Betrixaban will not be the first drug that inhibits Factors Xa, a protein made in the liver that contributes to blood clotting. The Johnson & Johnson product Rivaroxaban, sold as Xarelto, earned U.S. approval this year. Another drug, apixaban, or Eliquis, is approved in Europe to prevent venous thromboembolism in patients undergoing total knee and hip replacements.

The drug, developed by Bristol-Myers Squibb Co. and Pfizer Inc., will be submitted for U.S. and European approval this year to prevent ischemic stroke in atrial fibrillation patients, according to Chrissy Trank, a Bristol-Myers spokeswoman. In addition, data from studies of acute medically ill patients will come out in November, she said.
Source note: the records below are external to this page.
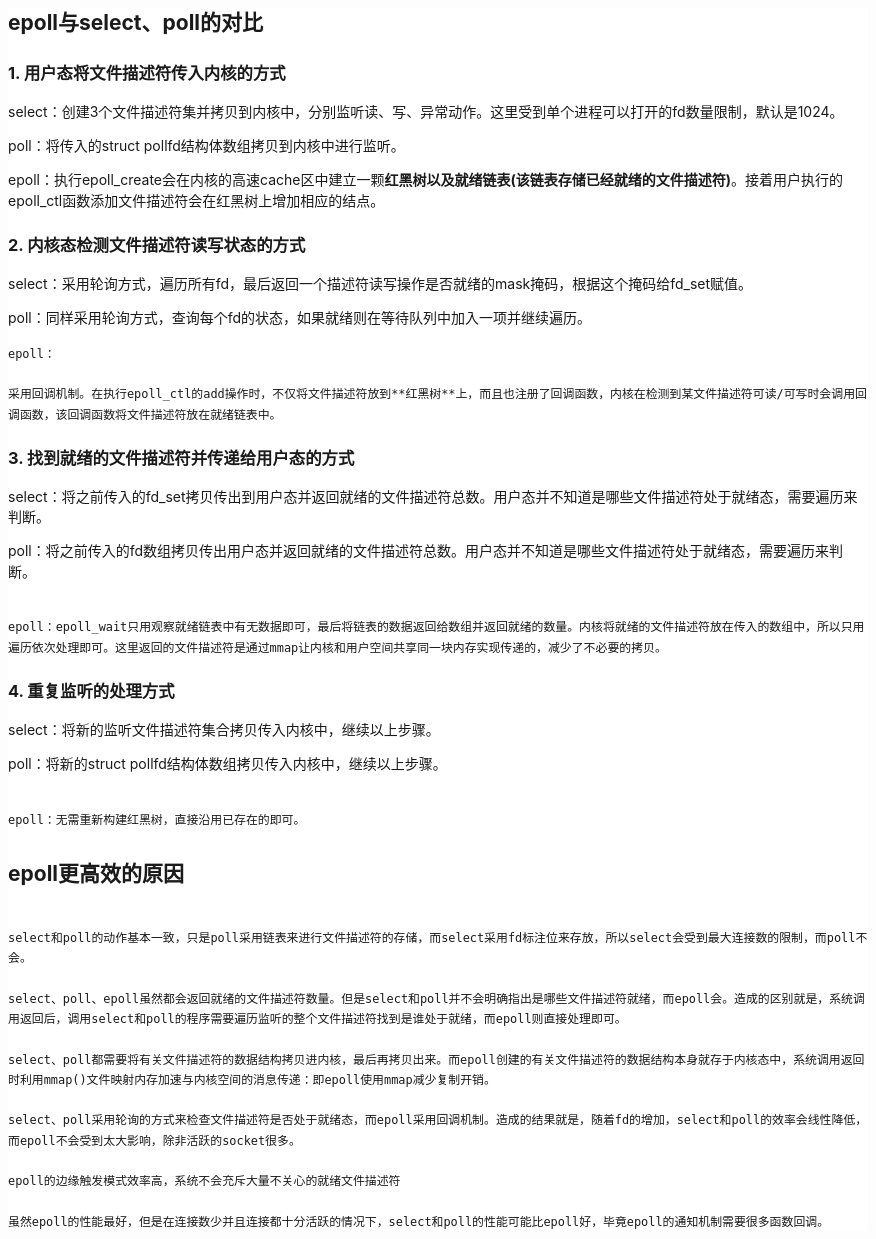 ## epoll与select、poll的对比
### 1. 用户态将文件描述符传入内核的方式
select：创建3个文件描述符集并拷贝到内核中，分别监听读、写、异常动作。这里受到单个进程可以打开的fd数量限制，默认是1024。

poll：将传入的struct pollfd结构体数组拷贝到内核中进行监听。

epoll：执行epoll_create会在内核的高速cache区中建立一颗**红黑树以及就绪链表(该链表存储已经就绪的文件描述符)**。接着用户执行的epoll_ctl函数添加文件描述符会在红黑树上增加相应的结点。

### 2. 内核态检测文件描述符读写状态的方式
select：采用轮询方式，遍历所有fd，最后返回一个描述符读写操作是否就绪的mask掩码，根据这个掩码给fd_set赋值。

poll：同样采用轮询方式，查询每个fd的状态，如果就绪则在等待队列中加入一项并继续遍历。


```text
epoll：

采用回调机制。在执行epoll_ctl的add操作时，不仅将文件描述符放到**红黑树**上，而且也注册了回调函数，内核在检测到某文件描述符可读/可写时会调用回调函数，该回调函数将文件描述符放在就绪链表中。
```

### 3. 找到就绪的文件描述符并传递给用户态的方式
select：将之前传入的fd_set拷贝传出到用户态并返回就绪的文件描述符总数。用户态并不知道是哪些文件描述符处于就绪态，需要遍历来判断。

poll：将之前传入的fd数组拷贝传出用户态并返回就绪的文件描述符总数。用户态并不知道是哪些文件描述符处于就绪态，需要遍历来判断。

```text

epoll：epoll_wait只用观察就绪链表中有无数据即可，最后将链表的数据返回给数组并返回就绪的数量。内核将就绪的文件描述符放在传入的数组中，所以只用遍历依次处理即可。这里返回的文件描述符是通过mmap让内核和用户空间共享同一块内存实现传递的，减少了不必要的拷贝。
```

### 4. 重复监听的处理方式
select：将新的监听文件描述符集合拷贝传入内核中，继续以上步骤。

poll：将新的struct pollfd结构体数组拷贝传入内核中，继续以上步骤。

```text

epoll：无需重新构建红黑树，直接沿用已存在的即可。
```

## epoll更高效的原因

```text

select和poll的动作基本一致，只是poll采用链表来进行文件描述符的存储，而select采用fd标注位来存放，所以select会受到最大连接数的限制，而poll不会。

select、poll、epoll虽然都会返回就绪的文件描述符数量。但是select和poll并不会明确指出是哪些文件描述符就绪，而epoll会。造成的区别就是，系统调用返回后，调用select和poll的程序需要遍历监听的整个文件描述符找到是谁处于就绪，而epoll则直接处理即可。

select、poll都需要将有关文件描述符的数据结构拷贝进内核，最后再拷贝出来。而epoll创建的有关文件描述符的数据结构本身就存于内核态中，系统调用返回时利用mmap()文件映射内存加速与内核空间的消息传递：即epoll使用mmap减少复制开销。

select、poll采用轮询的方式来检查文件描述符是否处于就绪态，而epoll采用回调机制。造成的结果就是，随着fd的增加，select和poll的效率会线性降低，而epoll不会受到太大影响，除非活跃的socket很多。

epoll的边缘触发模式效率高，系统不会充斥大量不关心的就绪文件描述符

虽然epoll的性能最好，但是在连接数少并且连接都十分活跃的情况下，select和poll的性能可能比epoll好，毕竟epoll的通知机制需要很多函数回调。
```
Portola can learn from the experience of these trailblazers as it develops betrixaban, a long-acting, oral drug that shows potential to effectively anti-coagulate patients through once-daily dosing, among other benefits, according to the company.

With a Phase III drug, alliances with Novartis and Biogen, and other programs that have yet to be partnered, Portola is positioned to deliver returns or an exit to its backers in a fairly reasonable time frame, said Lis. The company, formed in 2003, has numerous investors, including Frazier, Abingworth Management, Advanced Technology Ventures, Alta Partners, MPM Capital, Prospect Venture Partners and Sutter Hill Ventures.

They have been willing to be patient with a company that they say has great potential.

"Significant companies take time to create value for," said Nicholas Galakatos, a board member and managing director of Clarus Ventures.